» **RECORDS SHOWN**:
┌────────

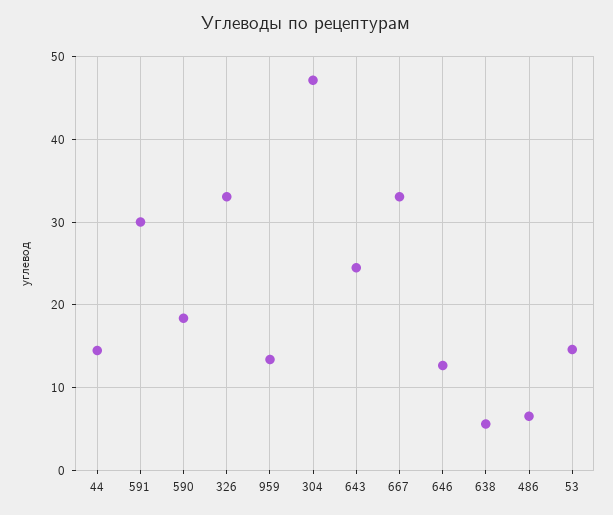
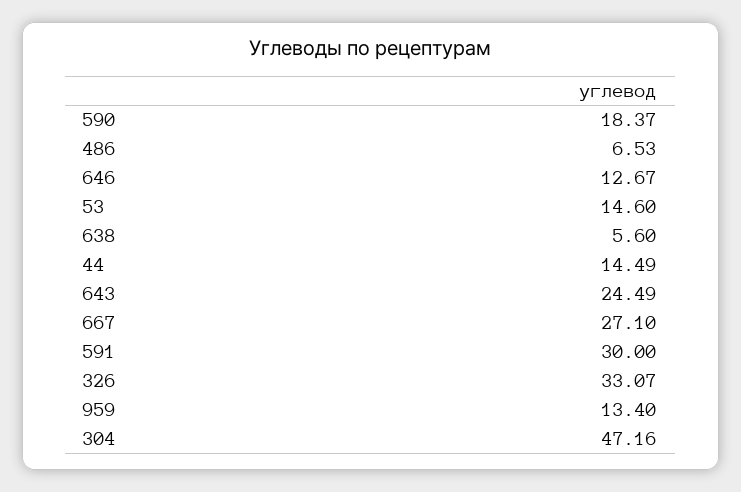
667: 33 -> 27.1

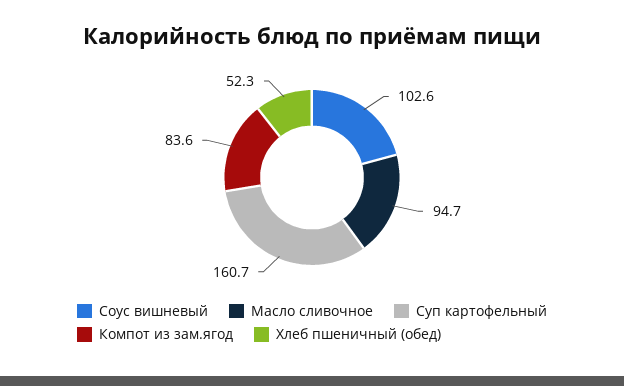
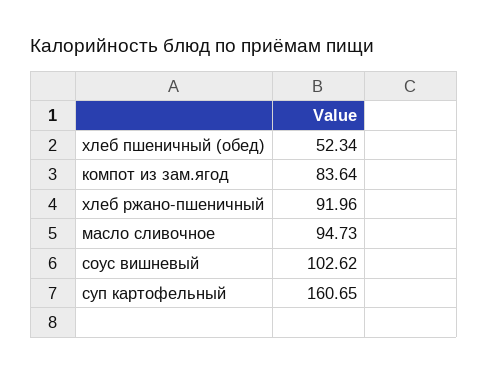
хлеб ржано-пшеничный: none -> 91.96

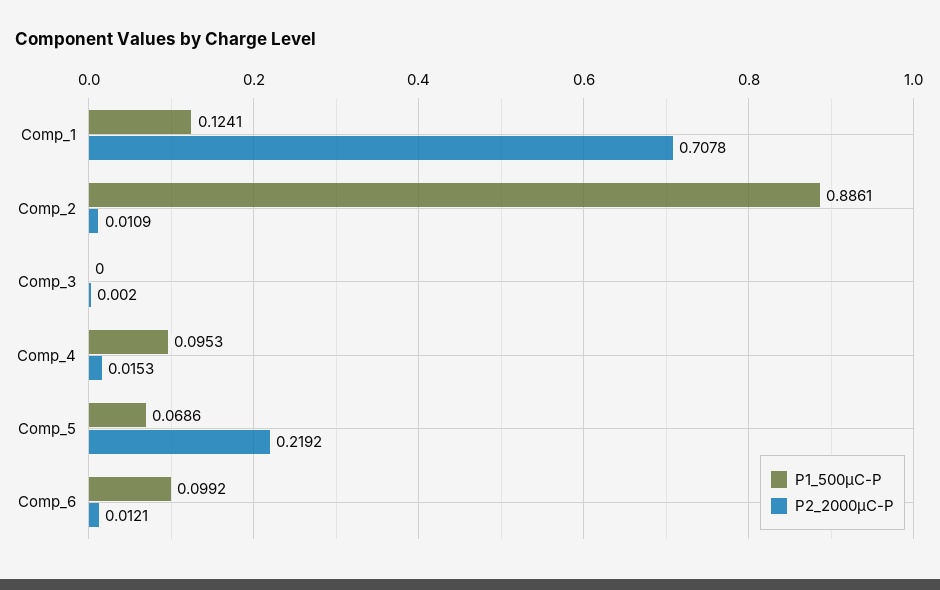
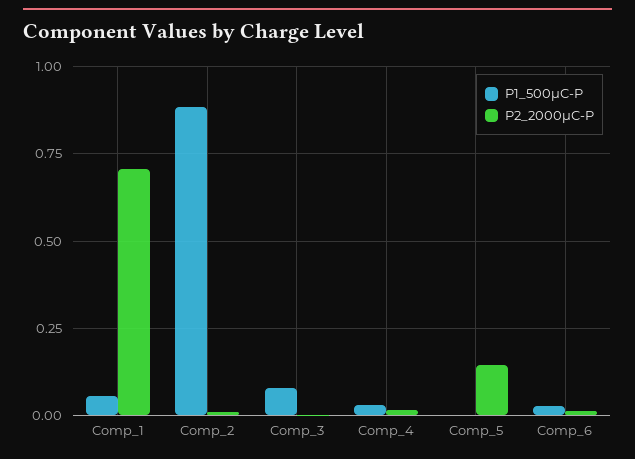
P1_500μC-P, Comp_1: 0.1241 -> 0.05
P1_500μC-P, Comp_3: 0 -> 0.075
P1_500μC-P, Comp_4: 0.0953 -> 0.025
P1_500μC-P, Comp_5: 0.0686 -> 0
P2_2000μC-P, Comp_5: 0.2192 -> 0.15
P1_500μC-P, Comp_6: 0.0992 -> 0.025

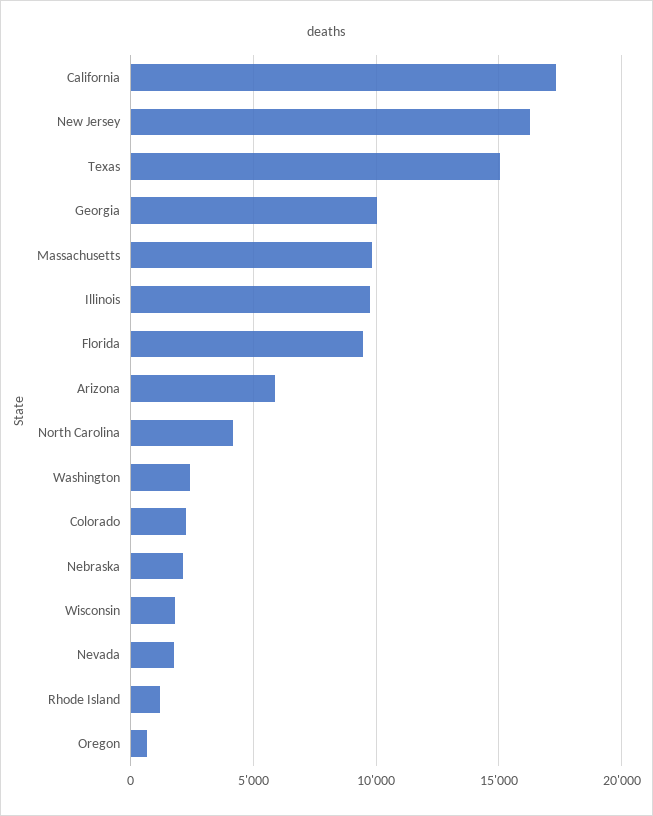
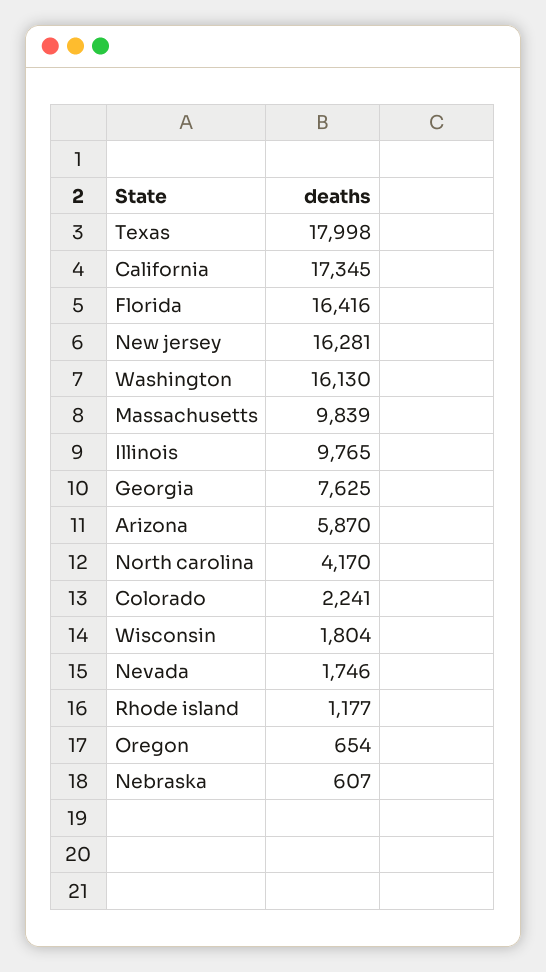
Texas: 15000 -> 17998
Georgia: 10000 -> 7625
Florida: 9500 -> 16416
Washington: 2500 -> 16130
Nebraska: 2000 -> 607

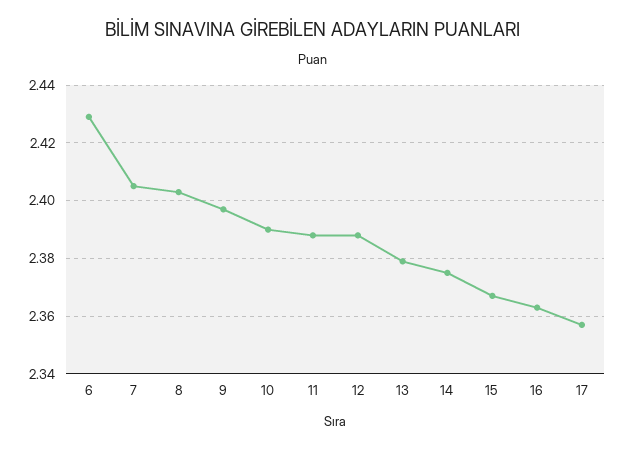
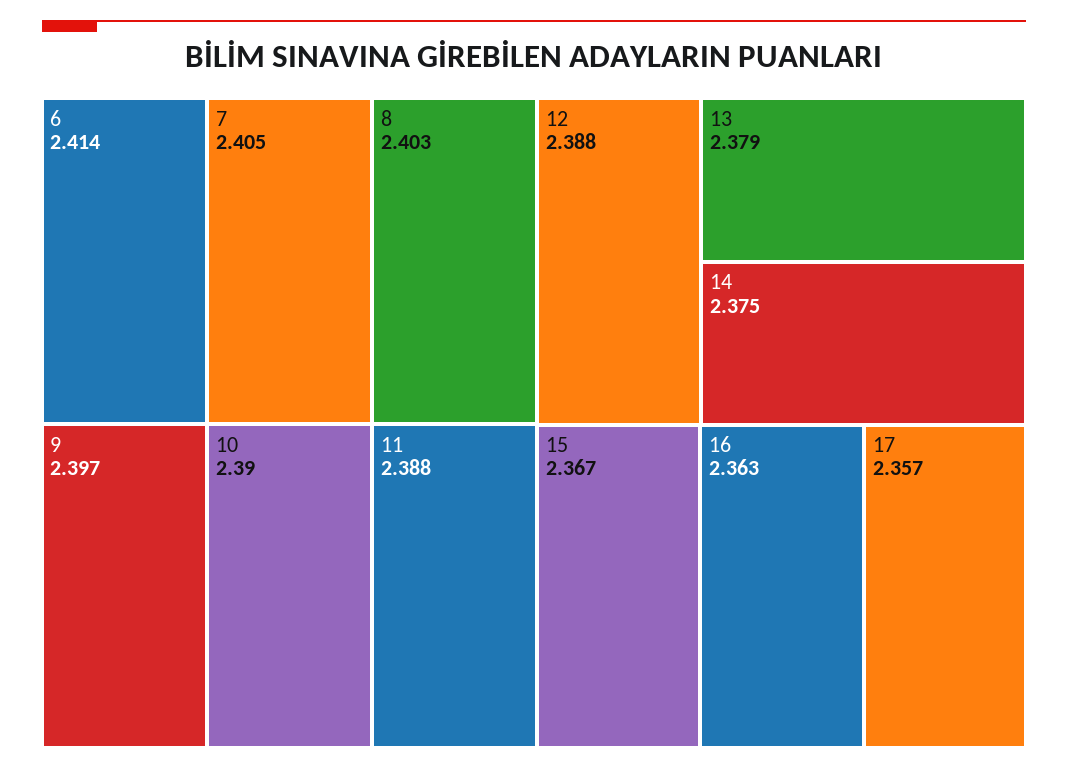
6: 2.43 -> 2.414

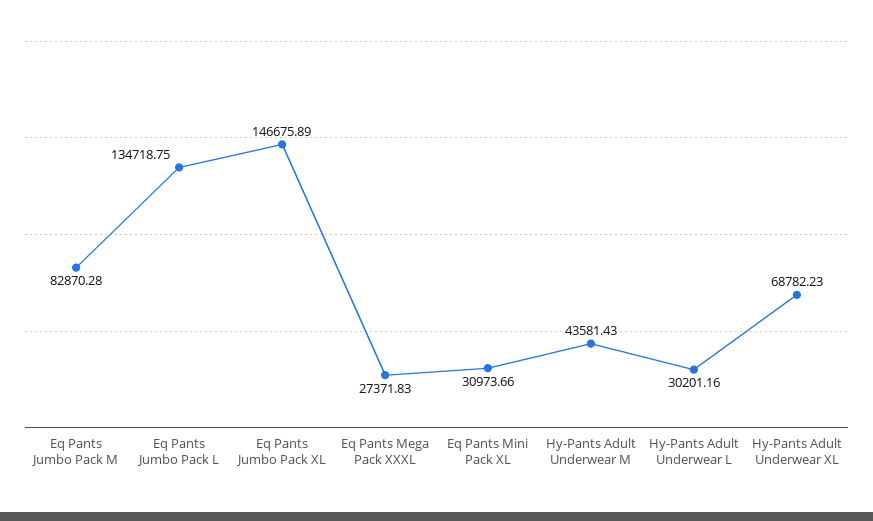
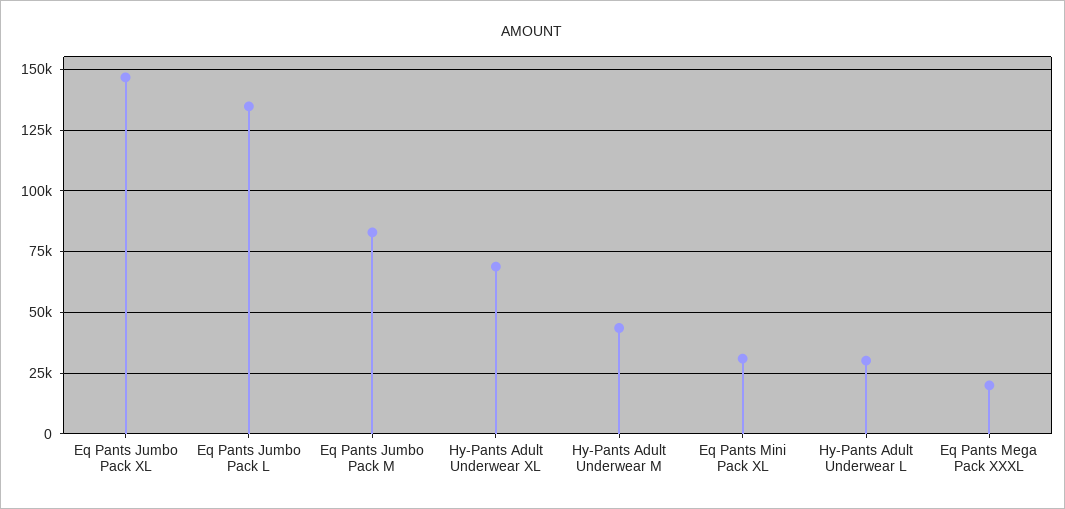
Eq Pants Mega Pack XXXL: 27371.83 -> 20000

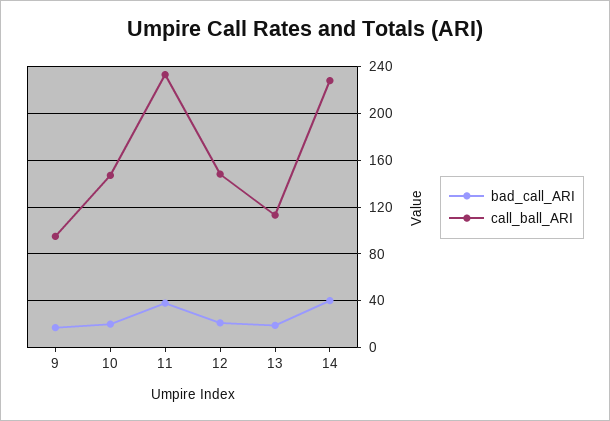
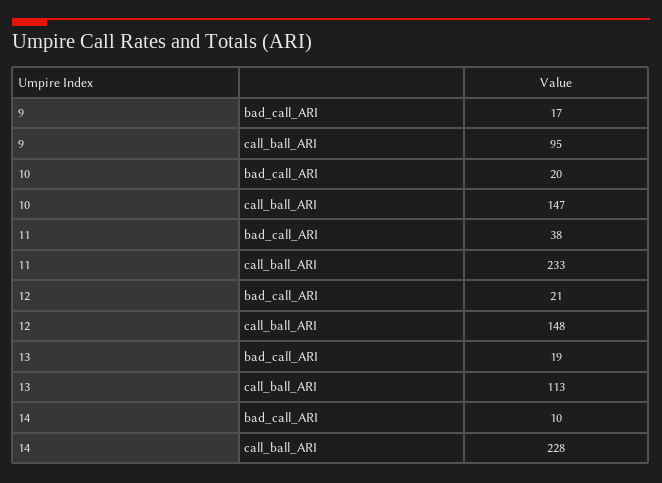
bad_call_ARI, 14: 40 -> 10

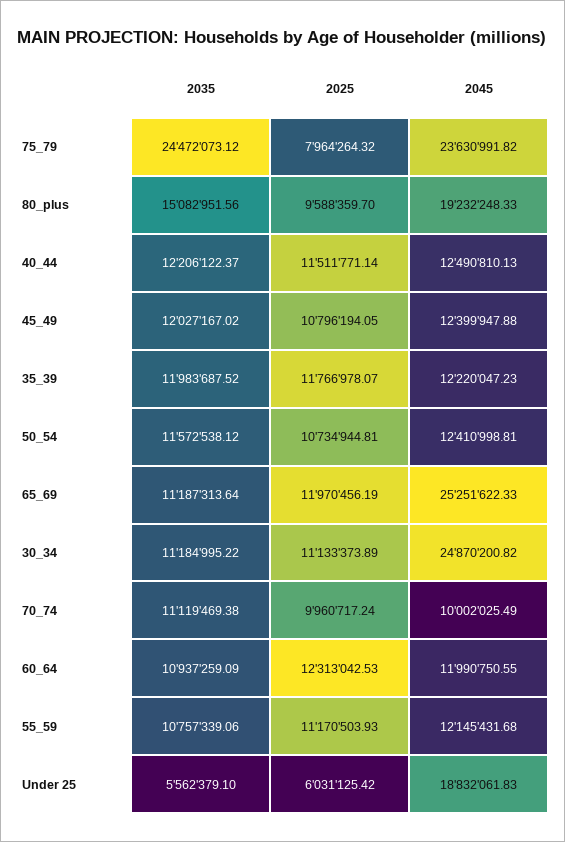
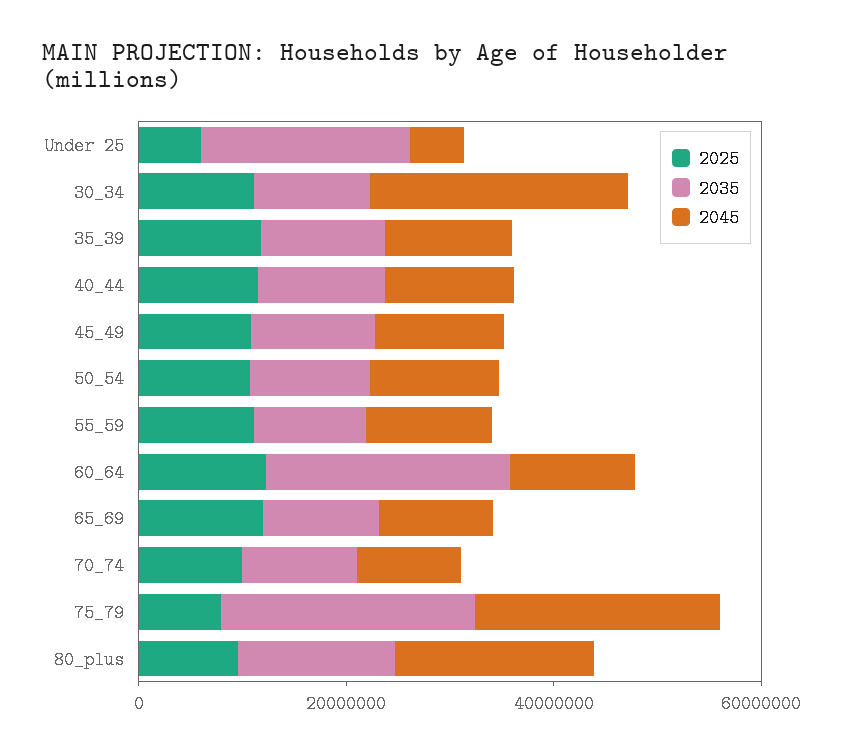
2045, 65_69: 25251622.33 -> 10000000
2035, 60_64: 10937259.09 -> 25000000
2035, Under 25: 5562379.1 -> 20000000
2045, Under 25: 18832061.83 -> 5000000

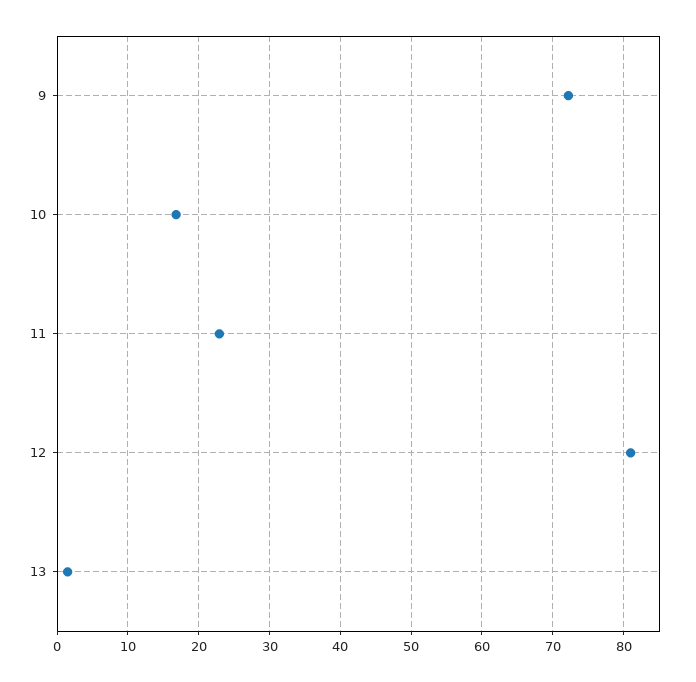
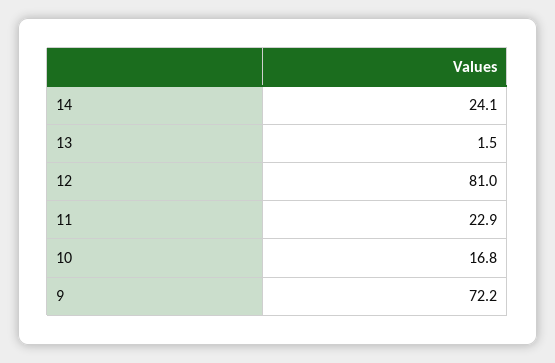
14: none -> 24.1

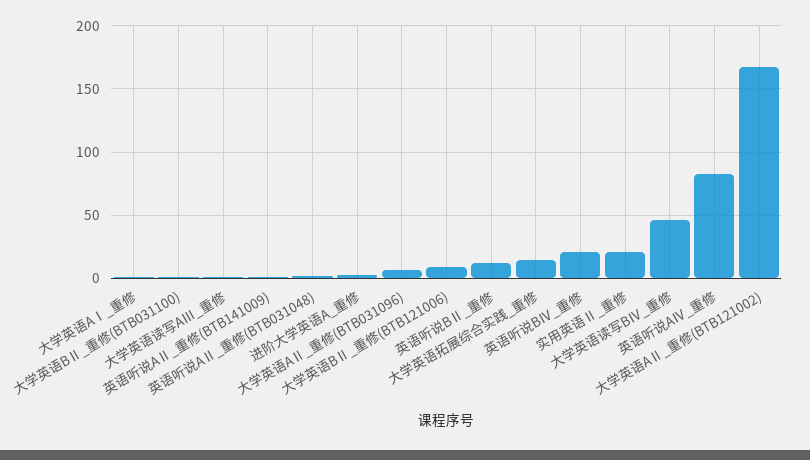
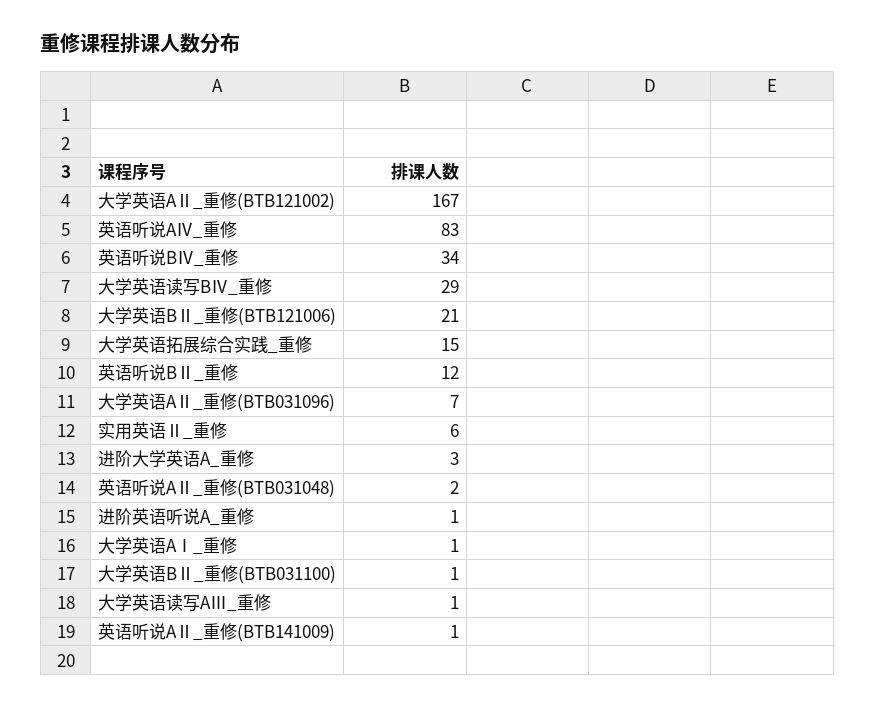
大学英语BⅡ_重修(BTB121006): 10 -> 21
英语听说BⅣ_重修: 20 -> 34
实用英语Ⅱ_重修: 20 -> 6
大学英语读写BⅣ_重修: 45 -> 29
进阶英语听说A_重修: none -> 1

└────────

» **WORK TO COMPLETE**:
The records above must be output exactly, except for the pictures.

» **SOLUTION**:
667: 33 -> 27.1

хлеб ржано-пшеничный: none -> 91.96

P1_500μC-P, Comp_1: 0.1241 -> 0.05
P1_500μC-P, Comp_3: 0 -> 0.075
P1_500μC-P, Comp_4: 0.0953 -> 0.025
P1_500μC-P, Comp_5: 0.0686 -> 0
P2_2000μC-P, Comp_5: 0.2192 -> 0.15
P1_500μC-P, Comp_6: 0.0992 -> 0.025

Texas: 15000 -> 17998
Georgia: 10000 -> 7625
Florida: 9500 -> 16416
Washington: 2500 -> 16130
Nebraska: 2000 -> 607

6: 2.43 -> 2.414

Eq Pants Mega Pack XXXL: 27371.83 -> 20000

bad_call_ARI, 14: 40 -> 10

2045, 65_69: 25251622.33 -> 10000000
2035, 60_64: 10937259.09 -> 25000000
2035, Under 25: 5562379.1 -> 20000000
2045, Under 25: 18832061.83 -> 5000000

14: none -> 24.1

大学英语BⅡ_重修(BTB121006): 10 -> 21
英语听说BⅣ_重修: 20 -> 34
实用英语Ⅱ_重修: 20 -> 6
大学英语读写BⅣ_重修: 45 -> 29
进阶英语听说A_重修: none -> 1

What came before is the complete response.